» **JELAJAHI MATERI**
1. Jawablah pertanyaan berikut berdasarkan teks tentang bersepeda ke Grojogan Dam Jering.
(a) Kapan tulisan tersebut dimuat?
(b) Candi apa yang dicoret dari daftar tujuan bersepeda?
(c) Mbak Ika Ariyani adalah warga daerah mana?
2. Salin dengan tepat bagian teks tentang bersepeda ke Grojogan Dam Jering, mulai dari "Etika Berwisata Alam" sampai dengan "sikap dan sopan-santun!".
3. Lanjutkan teks tentang bersepeda ke Grojogan Dam Jering, dimulai tepat setelah kalimat terakhir yang ditampilkan.

» **TEKS BACAAN**
'''
HALAMAN UTAMA

PROFIL

ARSIP ARTIKEL

BUKU TAMU

 

KATEGORI

Ketika Dwi Aku Ajak Nyepeda ke Grojogan Dam Jering

Sabtu, 5 Mei 2018, 11:00 WIB

Etika Berwisata Alam

  1. Jangan buang sampah sembarangan!
  2. Jangan merusak alam!
  3. Patuhi peraturan dan tata krama yang berlaku!
  4. Jaga sikap dan sopan-santun!
  5. Jangan hanya foto-foto selfie thok!
  6. Kalau tempat wisatanya sudah ramai, jangan ke sana!

Lebih lanjut, silakan simak artikel ini.

“Mas, besok Minggu bersepeda yuk!” ajak Dwi (lagi) pada suatu ketika.

 

Demi memenuhi request dari sang istri itu aku pun mikir. Candi Ijo jelas dicoret dari daftar #eh. Nanjak ke Pakem kayaknya si istri juga belum kuat. Aku juga sempat menghubungi Mbah Gundul, tapi dirinya malah ngasih jawaban yang misterius. Hadeh....

 

Duh, enaknya ngajak Dwi bersepeda ke mana ini ya?

 

Hmmm….

 

 

Pas lagi mumet nyari ide, mendadak aku teringat obrolan berbulan-bulan silam sama seorang bloger mamah muda yang semasa mudanya seneng dolan + motret-motret bernama Mbak Ika Ariyani. Karena Mbak Ika ini warga Godean, aku sempat iseng-iseng bertanya ke dirinya perkara tempat menarik di tanah tumpah darahnya itu.
'''
» **DATA TERSEDIA**
'''
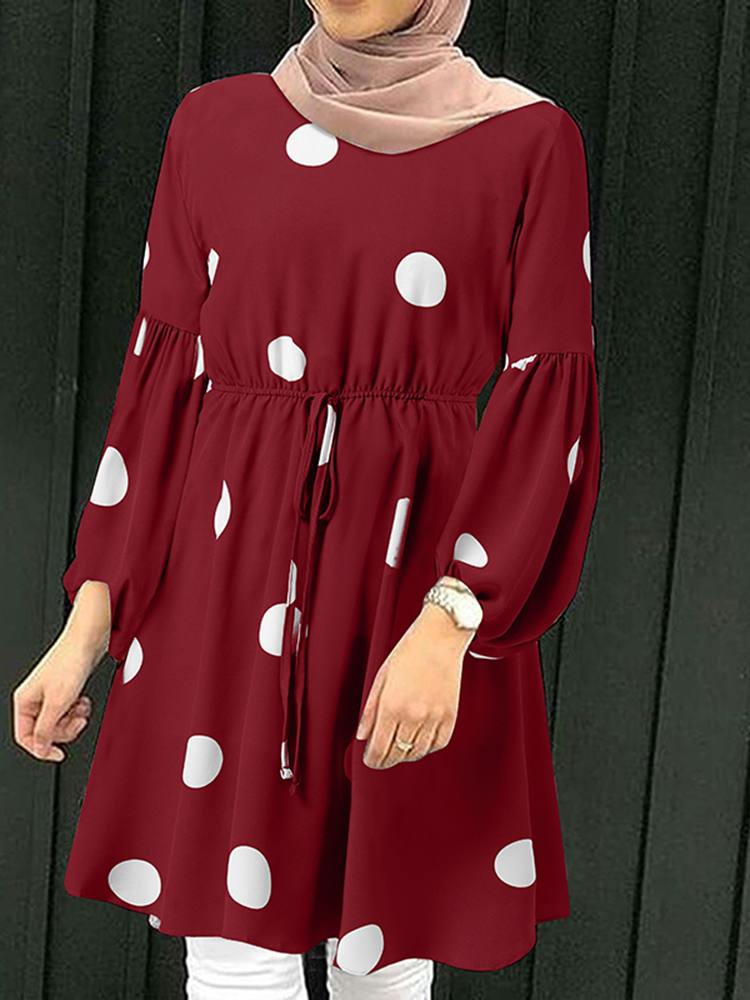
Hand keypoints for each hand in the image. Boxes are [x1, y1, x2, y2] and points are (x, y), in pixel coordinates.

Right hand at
'''
» **HASIL LATIHAN**
1.
(a) Sabtu, 5 Mei 2018, pukul 11:00 WIB.
(b) Candi Ijo.
(c) Godean.

2.
Etika Berwisata Alam

  1. Jangan buang sampah sembarangan!
  2. Jangan merusak alam!
  3. Patuhi peraturan dan tata krama yang berlaku!
  4. Jaga sikap dan sopan-santun!

3.
 

“Nek kalen sing apik sekitaran Godean ono ra mbak? Wingit yo rapopo, wkwkwkw” [1]

 

Tanpa menunggu lama Mbak Ika membalas pertanyaanku dengan attachment foto dari akun instagram InfoGodean yang penampakannya seperti di bawah ini.

 

“Onoo nik mbuk apik po ra cen wingit tapi” [2]

 

 

“Semacam ngono kui tapi le moto saking lebaine dadi indah sekali” [3] #senyum.lebar

 

[1] Kalau sungai yang bagus di sekitaran Godean ada nggak Mbak? Angker ya nggak apa-apa, wkwkwkw.

[2] Adaa tapi nggak tahu bagus atau nggak tapi ya angker

[3] Semacam gitu itu tapi yang motret saking lebay-nya jadi indah sekali

 

 

Wwwooooaaaagh!

Kurang ajar mantep e!

 

Kayaknya boleh juga ini Dwi diajak bersepeda ke sana. Dirinya kan seneng kalau sudah ketemu curug-curug atau sungai-sungai macam begitu. Perkara wingitnya, toh dia kan sudah berpengalaman bertamu ke Rumah Pocong Kotagede, hehehe. #hehehe

 

Lagipula bersepeda ke Godean kan medannya datar-mulus-landai. Di Godean juga banyak sawah-sawah. Kebetulan juga Dwi sudah lama pingin lihat sawah-sawah yang terhampar luas seperti di kampung halamannya di Pundong. #hehehe

 

Okelah! Cocoklah tempat sungai unik di atas itu jadi tujuan bersepeda bareng istri pada hari Minggu pagi (25/2/2018)! #senyum.lebar

 

Berangkat Bersepeda ke Godean

Eh, buat Pembaca yang belum tahu. Godean itu adalah nama salah satu kecamatan di Kabupaten Sleman, DI Yogyakarta.

 

Kalau dari rumah, Godean itu berjarak kira-kira sekitar 8 km ke arah barat. Sedangkan tempat menarik yang menjadi tujuan bersepeda kami itu katanya berada di Dusun Jering di Desa Sidorejo.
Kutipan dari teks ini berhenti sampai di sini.